O título da exposição funciona como uma chave para a leitura. Durante grande parte da modernidade, o futuro foi construído como uma promessa: cada geração viveria melhor que a anterior, o conhecimento prevaleceria sobre a superstição, a democracia avançaria contra o autoritarismo e a memória impediria a repetição dos grandes desastres da história. Torres observa essa narrativa a partir do presente e introduz uma questão incômoda: o que resta dessa confiança no futuro?

A resposta não reside na nostalgia ou numa reconstrução convencional do passado. O que Torres faz é usar a história como material crítico para interrogar o presente. Seu olhar conecta tempos, geografias e experiências que, à primeira vista, podem parecer distantes: de Hopper à China, da Guerra Civil Espanhola às políticas migratórias dos Estados Unidos, de Touro Sentado a Duchamp, da memória familiar à evolução da espécie humana. O resultado é uma constelação de referências em que o passado não aparece como algo fechado, mas como uma matéria que continua a se transformar e a ressurgir no presente.

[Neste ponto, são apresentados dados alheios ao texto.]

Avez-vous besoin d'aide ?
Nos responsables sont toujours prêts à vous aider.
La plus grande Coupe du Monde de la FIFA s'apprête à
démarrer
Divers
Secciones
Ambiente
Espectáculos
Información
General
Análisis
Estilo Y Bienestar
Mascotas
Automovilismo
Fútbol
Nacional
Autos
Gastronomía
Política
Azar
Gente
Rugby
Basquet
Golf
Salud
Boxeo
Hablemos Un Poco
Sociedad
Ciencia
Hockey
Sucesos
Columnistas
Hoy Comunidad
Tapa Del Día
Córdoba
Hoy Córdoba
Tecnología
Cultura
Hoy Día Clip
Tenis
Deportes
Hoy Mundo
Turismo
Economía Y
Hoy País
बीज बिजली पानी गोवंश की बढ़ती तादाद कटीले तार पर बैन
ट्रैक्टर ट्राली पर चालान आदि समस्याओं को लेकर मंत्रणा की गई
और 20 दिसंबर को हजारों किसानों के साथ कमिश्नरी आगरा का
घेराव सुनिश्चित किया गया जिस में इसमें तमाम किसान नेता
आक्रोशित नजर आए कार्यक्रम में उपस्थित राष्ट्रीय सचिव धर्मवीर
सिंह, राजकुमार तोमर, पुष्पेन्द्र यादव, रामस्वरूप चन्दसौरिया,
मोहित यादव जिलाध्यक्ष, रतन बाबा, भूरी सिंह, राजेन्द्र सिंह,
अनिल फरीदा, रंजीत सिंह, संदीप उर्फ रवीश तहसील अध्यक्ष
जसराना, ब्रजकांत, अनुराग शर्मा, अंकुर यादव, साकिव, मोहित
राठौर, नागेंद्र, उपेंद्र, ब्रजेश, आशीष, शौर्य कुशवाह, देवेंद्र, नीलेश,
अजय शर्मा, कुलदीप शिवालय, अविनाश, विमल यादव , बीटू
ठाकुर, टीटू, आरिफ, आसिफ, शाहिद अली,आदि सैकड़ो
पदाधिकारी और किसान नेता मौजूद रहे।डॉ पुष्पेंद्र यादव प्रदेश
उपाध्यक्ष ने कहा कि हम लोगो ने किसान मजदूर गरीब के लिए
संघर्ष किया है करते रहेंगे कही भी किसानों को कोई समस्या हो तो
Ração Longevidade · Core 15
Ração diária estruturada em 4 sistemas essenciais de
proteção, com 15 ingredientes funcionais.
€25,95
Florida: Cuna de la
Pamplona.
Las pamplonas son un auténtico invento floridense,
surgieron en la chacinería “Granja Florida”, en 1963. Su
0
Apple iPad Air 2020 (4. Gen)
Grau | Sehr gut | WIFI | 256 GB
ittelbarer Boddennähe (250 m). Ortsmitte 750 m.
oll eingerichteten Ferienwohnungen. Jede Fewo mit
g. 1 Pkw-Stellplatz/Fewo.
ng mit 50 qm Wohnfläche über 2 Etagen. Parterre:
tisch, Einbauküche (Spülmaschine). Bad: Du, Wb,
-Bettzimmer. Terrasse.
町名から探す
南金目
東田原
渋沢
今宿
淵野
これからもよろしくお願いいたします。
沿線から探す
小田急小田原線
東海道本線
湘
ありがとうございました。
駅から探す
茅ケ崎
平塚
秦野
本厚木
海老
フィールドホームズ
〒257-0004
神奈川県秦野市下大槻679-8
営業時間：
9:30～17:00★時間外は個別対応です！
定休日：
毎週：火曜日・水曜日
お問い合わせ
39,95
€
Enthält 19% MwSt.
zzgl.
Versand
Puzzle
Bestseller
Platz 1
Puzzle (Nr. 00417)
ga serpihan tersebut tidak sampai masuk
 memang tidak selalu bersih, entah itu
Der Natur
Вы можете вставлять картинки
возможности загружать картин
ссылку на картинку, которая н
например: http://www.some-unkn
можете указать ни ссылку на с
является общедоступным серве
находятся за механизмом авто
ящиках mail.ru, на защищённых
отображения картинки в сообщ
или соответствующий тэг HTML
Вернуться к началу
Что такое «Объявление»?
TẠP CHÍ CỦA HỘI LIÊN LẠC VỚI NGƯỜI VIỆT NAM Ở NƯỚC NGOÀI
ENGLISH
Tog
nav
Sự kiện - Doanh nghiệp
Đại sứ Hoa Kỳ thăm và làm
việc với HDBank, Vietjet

Essa forma de trabalhar com a memória assume uma dimensão particularmente pessoal em Viajando com a Família , uma das obras centrais da exposição. Torres transforma sua própria biografia em uma forma de acessar a história coletiva e articula memória familiar, história, evolução humana e experiência política na mesma instalação. "Este trabalho só foi possível agora", afirma o artista, uma frase que destaca o quanto a obra é também resultado de uma trajetória que abrange mais de cinco décadas. A família que dá título à obra é, neste caso, tanto a sua própria família quanto a família mais ampla da espécie humana.

Se esta obra se volta para a memória, "Não faça arte a menos que seja absolutamente necessário!" desloca a questão para o próprio significado da prática artística. Num contexto dominado por uma produção incessante de imagens, Torres propõe a necessidade como condição da arte e questiona algumas das interpretações mais difundidas do legado de Duchamp. A questão já não é simplesmente o que a arte pode ser, mas por que é necessário fazer arte. Nem tudo é arte; para Torres, a obra deve responder a uma necessidade de produzir significado.

É neste ponto que "O Futuro Não É Mais o Que Era" se conecta com um dos grandes desafios do presente: como pensar em meio a uma constante aceleração de imagens e discursos. Diante de um ecossistema visual em que a circulação parece avançar mais rápido do que nossa capacidade de interpretação, Torres reivindica a arte como uma forma de pensamento e como um espaço para introduzir complexidade onde o debate público tende a buscar respostas imediatas, certezas e slogans.